[TASK STATEMENT]: An exact copy of all the lines below is required, with every image left out.

[MATERIAL PROVIDED]:
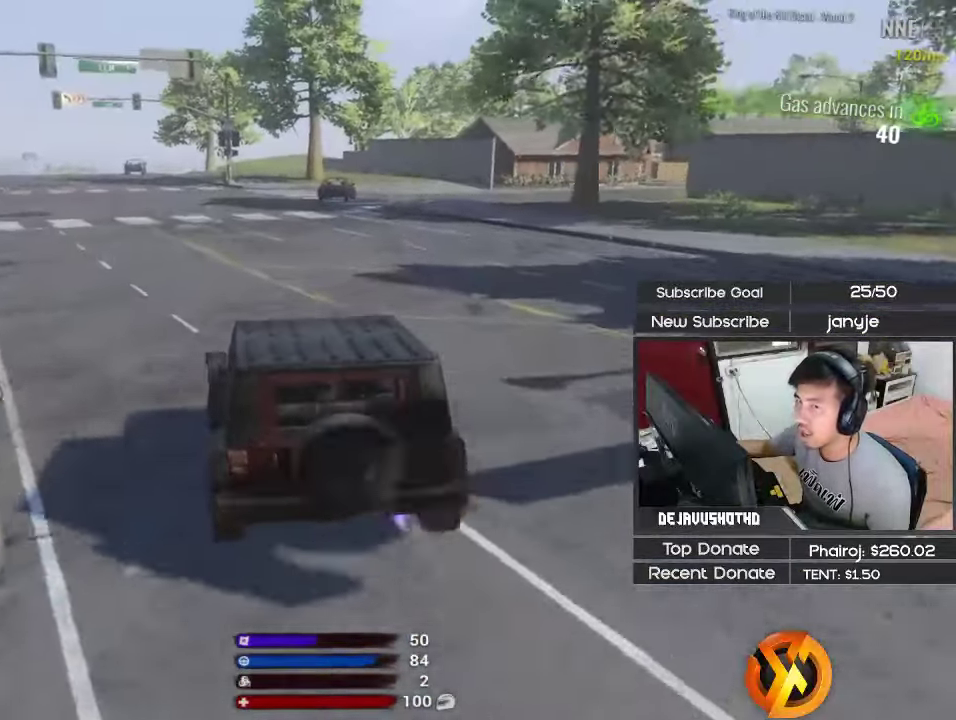
{"keys": ["d", "shift", "w"], "events": [[83, "d", "up"], [400, "d", "down"]]}
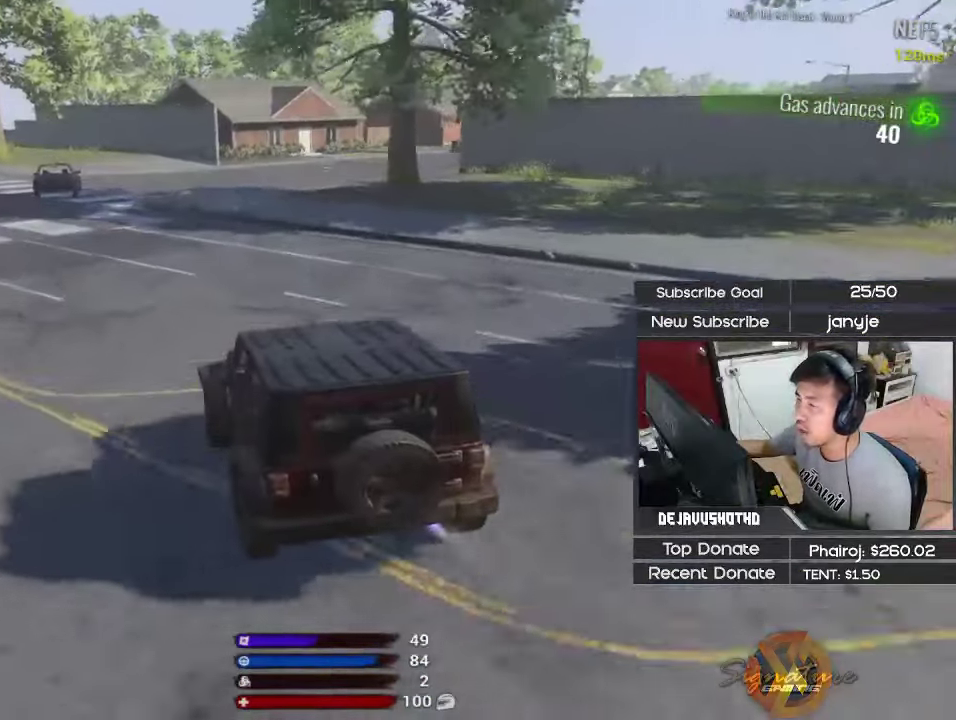
{"keys": ["d", "shift", "w"], "events": [[133, "d", "up"], [367, "d", "down"]]}
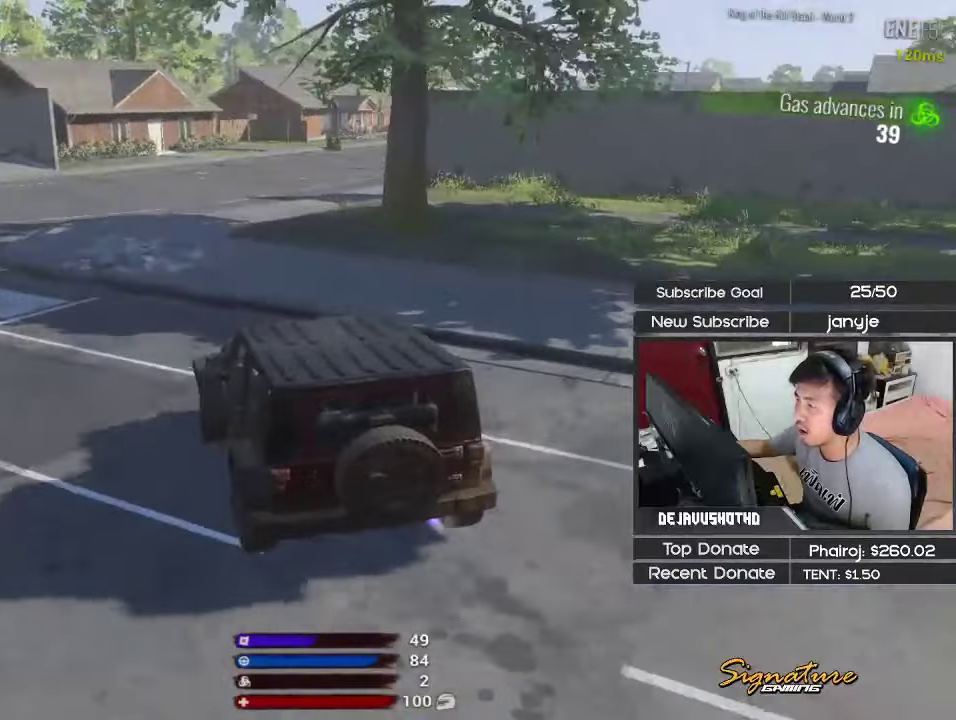
{"keys": ["d", "shift", "w"], "events": [[67, "d", "up"], [300, "d", "down"]]}
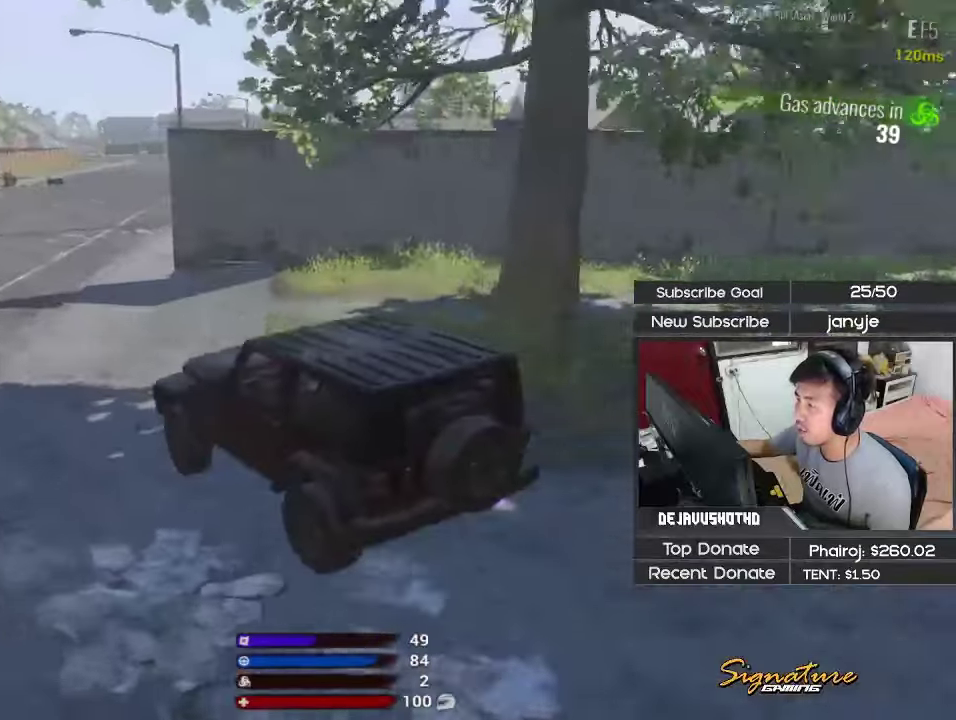
{"keys": ["shift", "w"], "events": [[500, "d", "up"]]}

[EXERCISE OUTPUT]:
{"keys": ["d", "shift", "w"], "events": [[83, "d", "up"], [400, "d", "down"]]}
{"keys": ["d", "shift", "w"], "events": [[133, "d", "up"], [367, "d", "down"]]}
{"keys": ["d", "shift", "w"], "events": [[67, "d", "up"], [300, "d", "down"]]}
{"keys": ["shift", "w"], "events": [[500, "d", "up"]]}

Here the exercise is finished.